EXTRACT TO READ Block Start
Sam Valcke

Personal information
- Full name: Sam Josip Valcke
- Date of birth: 16 December 1992 (age 33)
- Place of birth: Belgium
- Height: 1.88 m (6 ft 2 in)
- Position: Attacking midfielder

Team information
- Current team: Sporting Hasselt
- Number: 16

Youth career
- KFC Malderen
- Eendracht Aalst
- KV Mechelen

Senior career*
- Years: Team / Apps / (Gls)
- 2013–2014: Londerzeel SK / 33 / (18)
- 2014–2016: Cercle Brugge / 27 / (2)
- 2016–2019: Lommel United / 63 / (11)
- 2019–2022: FCV Dender EH / 34 / (9)
- 2022–2024: Patro Eisden / 29 / (5)
- 2023–2024: → Belisia Bilzen (loan) / 22 / (6)
- 2024–: Belisia Bilzen / 14 / (6)
- 2025: → Sporting Hasselt (loan) / 9 / (3)
- 2025–: Sporting Hasselt / 20 / (8)

= Sam Valcke =

Belgian footballer (born 1992)

Sam Josip Valcke (born 16 December 1992) is a Belgian footballer who plays for Belgian Division 1 club Sporting Hasselt as an attacking midfielder.

==Club career==
Valcke joined Cercle Brugge in 2014 from Londerzeel SK. He made his Belgian Pro League debut at 26 July 2014 at the opening game of the 2013–14 season against Gent.
EXTRACT TO READ Block End
MATERIAL SUPPLIED Block Start
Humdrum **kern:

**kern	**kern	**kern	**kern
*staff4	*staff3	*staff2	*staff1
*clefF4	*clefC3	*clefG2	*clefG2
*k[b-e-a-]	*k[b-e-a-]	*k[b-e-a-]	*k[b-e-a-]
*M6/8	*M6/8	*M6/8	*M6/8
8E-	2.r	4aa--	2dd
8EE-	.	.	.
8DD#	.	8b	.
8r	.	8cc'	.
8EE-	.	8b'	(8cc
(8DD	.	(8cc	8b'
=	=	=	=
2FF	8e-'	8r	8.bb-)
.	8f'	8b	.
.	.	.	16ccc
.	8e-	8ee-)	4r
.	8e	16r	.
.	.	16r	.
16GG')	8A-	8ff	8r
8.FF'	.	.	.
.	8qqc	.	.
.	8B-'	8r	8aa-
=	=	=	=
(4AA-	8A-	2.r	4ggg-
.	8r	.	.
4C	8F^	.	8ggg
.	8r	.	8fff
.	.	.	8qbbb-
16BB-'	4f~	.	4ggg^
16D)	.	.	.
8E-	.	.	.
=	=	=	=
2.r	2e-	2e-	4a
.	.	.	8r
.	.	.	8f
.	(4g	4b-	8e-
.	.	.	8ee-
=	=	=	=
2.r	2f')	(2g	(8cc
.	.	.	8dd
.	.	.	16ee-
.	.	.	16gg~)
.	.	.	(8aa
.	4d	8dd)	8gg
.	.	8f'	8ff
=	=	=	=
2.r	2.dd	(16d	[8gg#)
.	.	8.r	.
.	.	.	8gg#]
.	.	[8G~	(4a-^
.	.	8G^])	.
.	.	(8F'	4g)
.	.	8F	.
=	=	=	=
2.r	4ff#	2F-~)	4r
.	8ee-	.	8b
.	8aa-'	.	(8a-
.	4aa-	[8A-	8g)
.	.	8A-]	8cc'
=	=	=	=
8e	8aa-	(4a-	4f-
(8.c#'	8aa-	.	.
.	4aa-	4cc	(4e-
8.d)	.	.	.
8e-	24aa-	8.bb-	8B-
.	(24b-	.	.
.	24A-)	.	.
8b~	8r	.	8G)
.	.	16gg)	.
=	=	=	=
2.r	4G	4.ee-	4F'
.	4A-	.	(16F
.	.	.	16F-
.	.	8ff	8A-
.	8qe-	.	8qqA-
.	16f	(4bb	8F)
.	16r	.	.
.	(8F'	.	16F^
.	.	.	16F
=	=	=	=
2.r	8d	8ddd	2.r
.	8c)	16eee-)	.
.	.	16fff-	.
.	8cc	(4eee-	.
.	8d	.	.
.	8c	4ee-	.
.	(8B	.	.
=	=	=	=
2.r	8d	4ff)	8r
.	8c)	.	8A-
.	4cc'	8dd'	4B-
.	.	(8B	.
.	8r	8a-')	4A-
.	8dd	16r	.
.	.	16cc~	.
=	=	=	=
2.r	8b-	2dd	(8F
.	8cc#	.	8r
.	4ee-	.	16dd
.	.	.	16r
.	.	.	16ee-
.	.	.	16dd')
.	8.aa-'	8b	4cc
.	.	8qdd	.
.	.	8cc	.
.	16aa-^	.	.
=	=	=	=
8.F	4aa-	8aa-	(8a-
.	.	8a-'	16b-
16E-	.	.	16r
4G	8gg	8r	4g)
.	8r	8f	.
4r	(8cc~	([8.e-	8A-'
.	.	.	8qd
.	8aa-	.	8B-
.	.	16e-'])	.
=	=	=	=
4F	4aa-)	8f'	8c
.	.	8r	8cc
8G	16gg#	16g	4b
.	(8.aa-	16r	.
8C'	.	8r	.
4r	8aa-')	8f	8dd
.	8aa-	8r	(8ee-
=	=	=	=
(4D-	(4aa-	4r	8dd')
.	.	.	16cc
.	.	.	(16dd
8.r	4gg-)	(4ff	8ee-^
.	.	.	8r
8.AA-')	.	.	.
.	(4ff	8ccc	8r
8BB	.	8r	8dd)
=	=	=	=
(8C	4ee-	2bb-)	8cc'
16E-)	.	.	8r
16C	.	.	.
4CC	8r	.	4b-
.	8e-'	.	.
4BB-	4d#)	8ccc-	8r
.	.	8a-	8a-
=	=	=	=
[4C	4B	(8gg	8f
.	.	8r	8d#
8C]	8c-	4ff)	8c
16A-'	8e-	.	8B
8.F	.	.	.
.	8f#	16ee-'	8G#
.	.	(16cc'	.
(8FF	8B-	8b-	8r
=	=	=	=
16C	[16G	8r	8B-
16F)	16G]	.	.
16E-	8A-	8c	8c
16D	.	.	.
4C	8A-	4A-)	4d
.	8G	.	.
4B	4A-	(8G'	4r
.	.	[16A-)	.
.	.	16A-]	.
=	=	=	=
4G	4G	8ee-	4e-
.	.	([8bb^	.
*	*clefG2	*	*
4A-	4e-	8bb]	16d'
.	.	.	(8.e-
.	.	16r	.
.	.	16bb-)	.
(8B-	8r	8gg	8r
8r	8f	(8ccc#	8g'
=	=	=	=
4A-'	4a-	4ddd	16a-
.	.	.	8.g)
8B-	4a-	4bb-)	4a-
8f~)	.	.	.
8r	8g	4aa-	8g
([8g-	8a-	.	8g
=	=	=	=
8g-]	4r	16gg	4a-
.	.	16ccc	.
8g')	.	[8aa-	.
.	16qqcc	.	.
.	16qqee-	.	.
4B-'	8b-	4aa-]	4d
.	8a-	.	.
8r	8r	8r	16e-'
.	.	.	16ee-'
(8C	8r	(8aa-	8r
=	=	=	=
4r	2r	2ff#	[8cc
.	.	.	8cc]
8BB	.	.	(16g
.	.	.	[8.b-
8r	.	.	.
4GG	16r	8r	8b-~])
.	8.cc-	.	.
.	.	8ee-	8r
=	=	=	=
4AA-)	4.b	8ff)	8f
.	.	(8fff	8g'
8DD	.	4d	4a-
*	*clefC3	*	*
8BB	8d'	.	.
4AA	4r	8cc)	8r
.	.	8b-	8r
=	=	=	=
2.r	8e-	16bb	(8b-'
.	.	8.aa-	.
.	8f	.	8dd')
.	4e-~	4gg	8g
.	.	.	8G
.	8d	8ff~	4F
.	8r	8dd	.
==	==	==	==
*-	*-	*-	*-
MATERIAL SUPPLIED Block End
ASSIGNMENT
Copy the entire article on Sam Valcke word for word. The material is not required for any of the work here.

THE COMPLETED TASK
Sam Valcke

Personal information
- Full name: Sam Josip Valcke
- Date of birth: 16 December 1992 (age 33)
- Place of birth: Belgium
- Height: 1.88 m (6 ft 2 in)
- Position: Attacking midfielder

Team information
- Current team: Sporting Hasselt
- Number: 16

Youth career
- KFC Malderen
- Eendracht Aalst
- KV Mechelen

Senior career*
- Years: Team / Apps / (Gls)
- 2013–2014: Londerzeel SK / 33 / (18)
- 2014–2016: Cercle Brugge / 27 / (2)
- 2016–2019: Lommel United / 63 / (11)
- 2019–2022: FCV Dender EH / 34 / (9)
- 2022–2024: Patro Eisden / 29 / (5)
- 2023–2024: → Belisia Bilzen (loan) / 22 / (6)
- 2024–: Belisia Bilzen / 14 / (6)
- 2025: → Sporting Hasselt (loan) / 9 / (3)
- 2025–: Sporting Hasselt / 20 / (8)

= Sam Valcke =

Belgian footballer (born 1992)

Sam Josip Valcke (born 16 December 1992) is a Belgian footballer who plays for Belgian Division 1 club Sporting Hasselt as an attacking midfielder.

==Club career==
Valcke joined Cercle Brugge in 2014 from Londerzeel SK. He made his Belgian Pro League debut at 26 July 2014 at the opening game of the 2013–14 season against Gent.